- Tasks to carry out -
• a. Duplicate the passage in the forum thread below from "## MeadowRidge Farm (Dec" up to and including "wanna see more!!".
• b. In the forum thread below, how tall is the hinny at 7 months old?

- Selected extract -

════

# Winter Fun pictures...



## MeadowRidge Farm (Feb 15, 2004)

Here is my hinny at 7 months old, he now stands 28". He has personality plus and is quit a comical guy. He gets along with all the minis and the stallions. This is the dame one that I posted below --when he was first born.


----------



## rabbitsfizz (Feb 16, 2004)

That is just too gorgeous for words!! How on earth do you get work done with Gorgeous George cavorting around in the background?


----------



## crponies (Feb 16, 2004)

He is so cute! Looks like he has quite the personality too


----------



## Miniv (Feb 16, 2004)

Too Cute!!! Great photos!

MA


----------



## minimule (Feb 16, 2004)

What a cutie! Can't wait for our new mule this spring.


----------



## mountain_waif (Feb 16, 2004)

....


----------



## MeadowRidge Farm (Feb 16, 2004)

mountain_ waif, hes a a black/brown ...imagine that!!..lol..(but does have alot of brown highlights) and also has the cross. You can probably see his coloring alot better, when he was first born..its below "my jenny and her hinny", he has never changed color, but with his WOOLIES on he does look more black. I THINK when you register them to be considered a black they cant have any brown highlights, Maybe someone else can help out on this coloring. Corinne


----------



## ShawneeCreek (Feb 17, 2004)

How adorable. I would love to have a mini donkey one day. I can't seem to sell them to my husband. I have never seen a hinny before until now.


----------



## JuGGler_j0e (Feb 21, 2004)

SwEEt pics! He sure is a fluffly little guy! How cute!


----------



## MeadowRidge Farm (May 26, 2004)

mwfarms, here is Snickers in his winter woolies...so you can see what type of coat they do get in winter. You have a PM from me too. Corinne


----------



## mwfarms (May 26, 2004)

OH THANK YOU



He has my heart I sure hope I can find one special boy or girl to add to my herd!


----------



## mwfarms (May 26, 2004)

I was so awed



with him I forgot to say WOW



about that snow, we had slush here in 1987 enough to make a slushman about 4" tall!!! I would love to see some snow, dont know if I could live there but love to play sometime.


----------



## Mini Lover (Jun 7, 2004)

Way to Cute

Great Pics


----------



## StarWish (Jun 10, 2004)

MeadowRidge,

He's WAY too cute!!!



Now, we need updated pics! I love the looks on his face!!!

StarWish/Colleen


----------



## MeadowRidge Farm (Dec 14, 2005)

Fonzzie, this is me--this past Feburary. Snickers


----------



## luvmycritters (Dec 14, 2005)

I love pictures and wanna see more!!


----------



## Marnie (Dec 14, 2005)

These are great pictures, I love the snow pictures anyway and the long ears! Be it hinny, mule or donkey! LOL!


----------

════

- Data -
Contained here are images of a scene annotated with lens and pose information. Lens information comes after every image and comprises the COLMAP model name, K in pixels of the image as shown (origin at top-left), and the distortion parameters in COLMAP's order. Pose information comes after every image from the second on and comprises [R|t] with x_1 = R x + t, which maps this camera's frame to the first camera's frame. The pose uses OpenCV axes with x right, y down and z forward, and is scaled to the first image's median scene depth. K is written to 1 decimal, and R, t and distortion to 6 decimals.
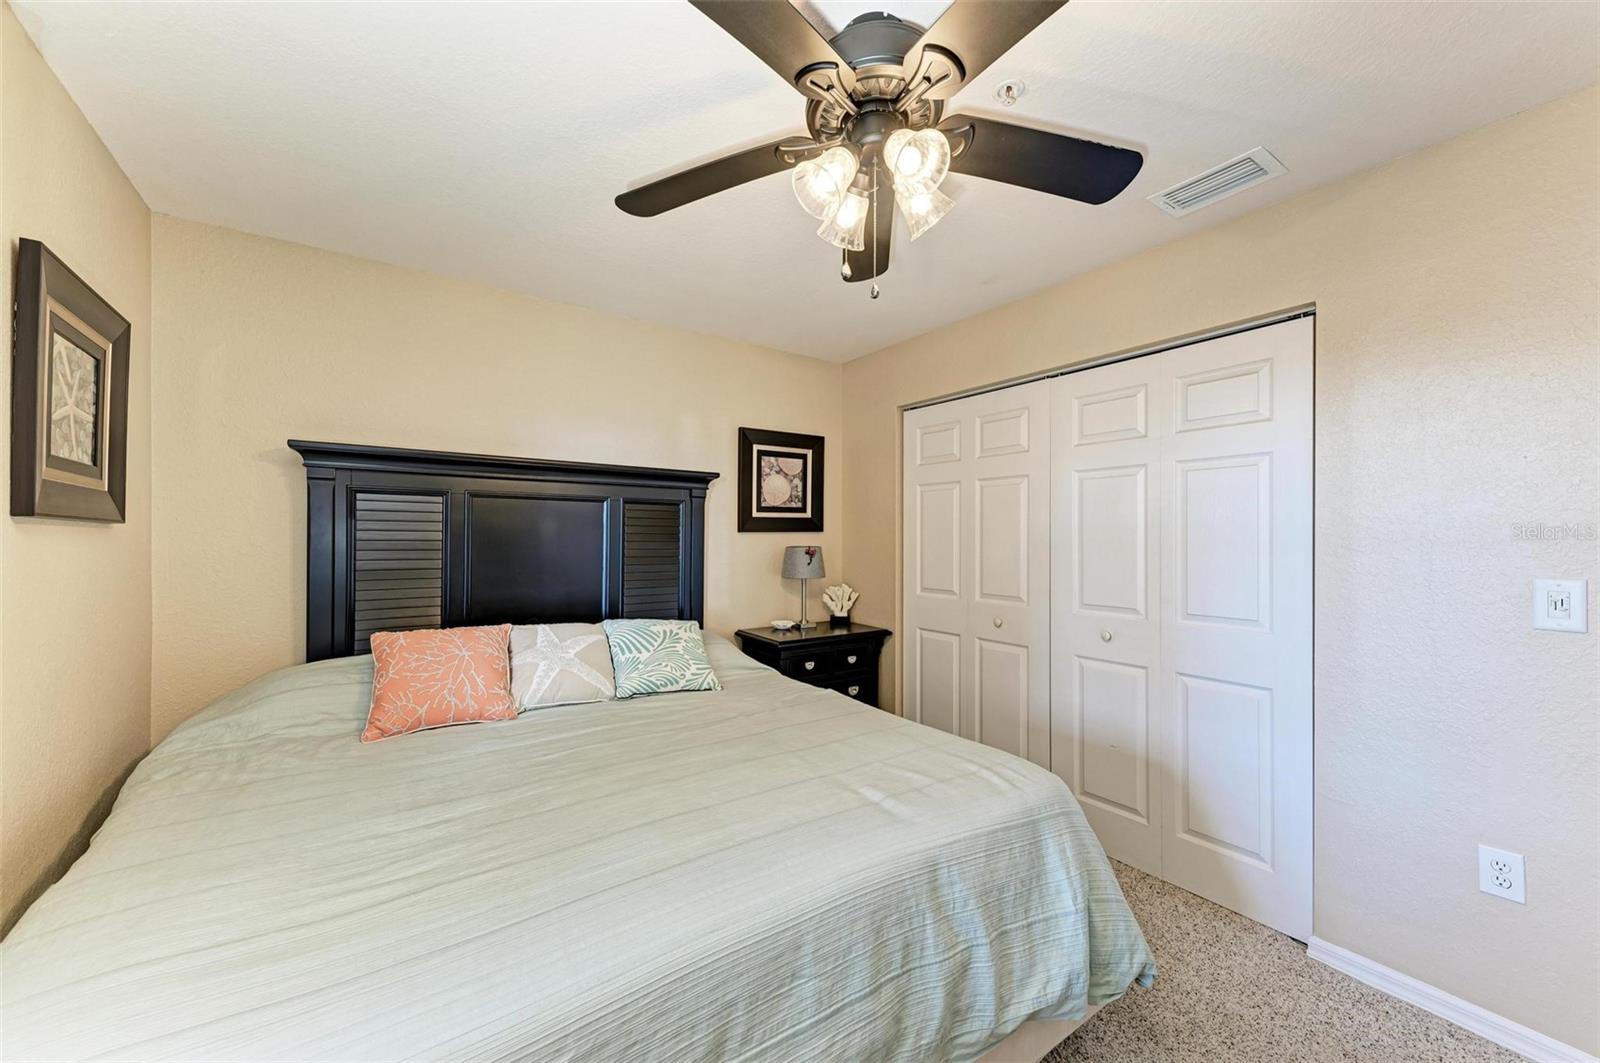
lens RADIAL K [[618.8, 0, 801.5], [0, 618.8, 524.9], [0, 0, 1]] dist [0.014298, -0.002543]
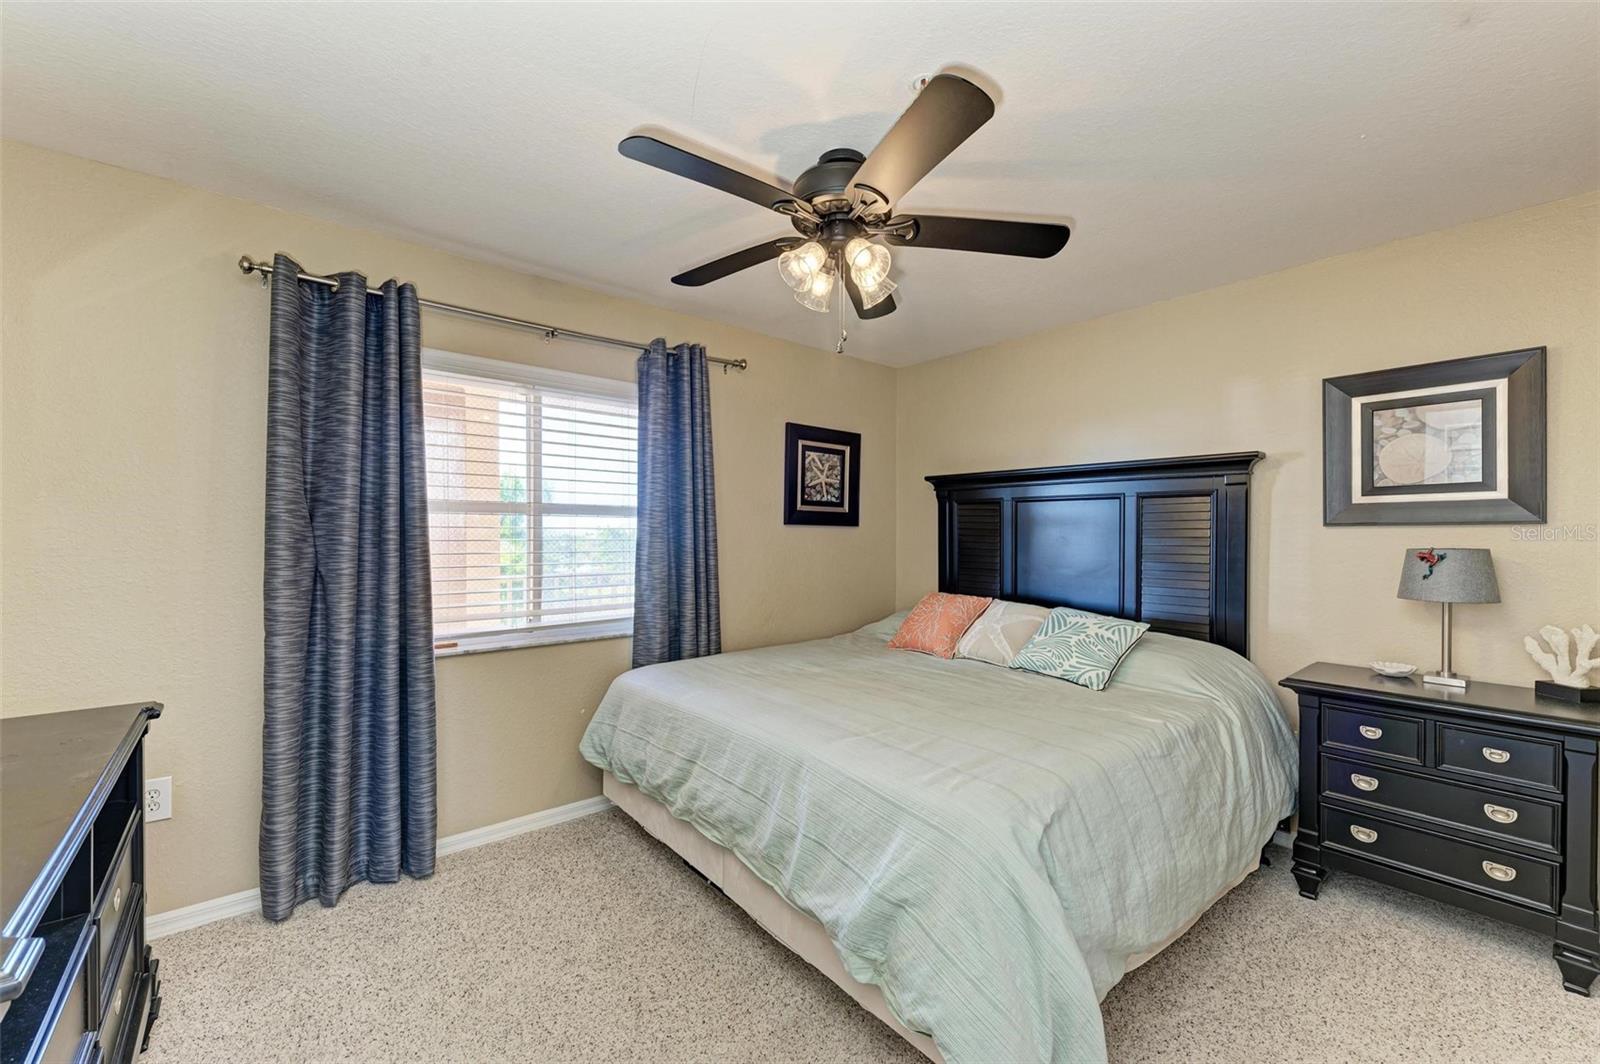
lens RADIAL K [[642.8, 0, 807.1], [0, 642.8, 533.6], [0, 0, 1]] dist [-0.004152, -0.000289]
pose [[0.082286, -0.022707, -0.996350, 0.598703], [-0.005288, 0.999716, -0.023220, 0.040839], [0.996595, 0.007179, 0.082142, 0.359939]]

════

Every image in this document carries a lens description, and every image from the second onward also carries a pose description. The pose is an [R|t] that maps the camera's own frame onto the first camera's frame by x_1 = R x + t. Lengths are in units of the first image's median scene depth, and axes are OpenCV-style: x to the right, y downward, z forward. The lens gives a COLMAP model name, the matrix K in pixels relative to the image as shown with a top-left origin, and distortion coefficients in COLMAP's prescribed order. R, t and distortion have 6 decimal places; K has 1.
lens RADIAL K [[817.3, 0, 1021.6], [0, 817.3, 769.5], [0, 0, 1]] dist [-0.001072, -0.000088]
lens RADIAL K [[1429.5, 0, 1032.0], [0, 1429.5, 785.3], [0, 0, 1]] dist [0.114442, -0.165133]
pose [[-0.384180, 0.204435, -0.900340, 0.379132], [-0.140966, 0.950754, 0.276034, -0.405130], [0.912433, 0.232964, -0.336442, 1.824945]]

════

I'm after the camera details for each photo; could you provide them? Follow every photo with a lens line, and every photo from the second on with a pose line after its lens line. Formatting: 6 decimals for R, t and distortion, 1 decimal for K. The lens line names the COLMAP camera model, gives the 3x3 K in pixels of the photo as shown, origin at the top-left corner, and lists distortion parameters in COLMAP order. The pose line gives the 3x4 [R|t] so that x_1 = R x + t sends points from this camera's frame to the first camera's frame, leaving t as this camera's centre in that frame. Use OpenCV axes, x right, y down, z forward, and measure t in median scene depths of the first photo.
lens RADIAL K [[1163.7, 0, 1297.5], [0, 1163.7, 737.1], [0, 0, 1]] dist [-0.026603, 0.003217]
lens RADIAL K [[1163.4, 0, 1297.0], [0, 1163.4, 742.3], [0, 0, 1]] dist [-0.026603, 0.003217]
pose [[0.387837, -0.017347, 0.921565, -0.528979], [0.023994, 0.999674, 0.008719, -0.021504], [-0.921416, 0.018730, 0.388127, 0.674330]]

════

- Answers for each item -
• a.
## MeadowRidge Farm (Dec 14, 2005)

Fonzzie, this is me--this past Feburary. Snickers


----------



## luvmycritters (Dec 14, 2005)

I love pictures and wanna see more!!

• b. 28 inches.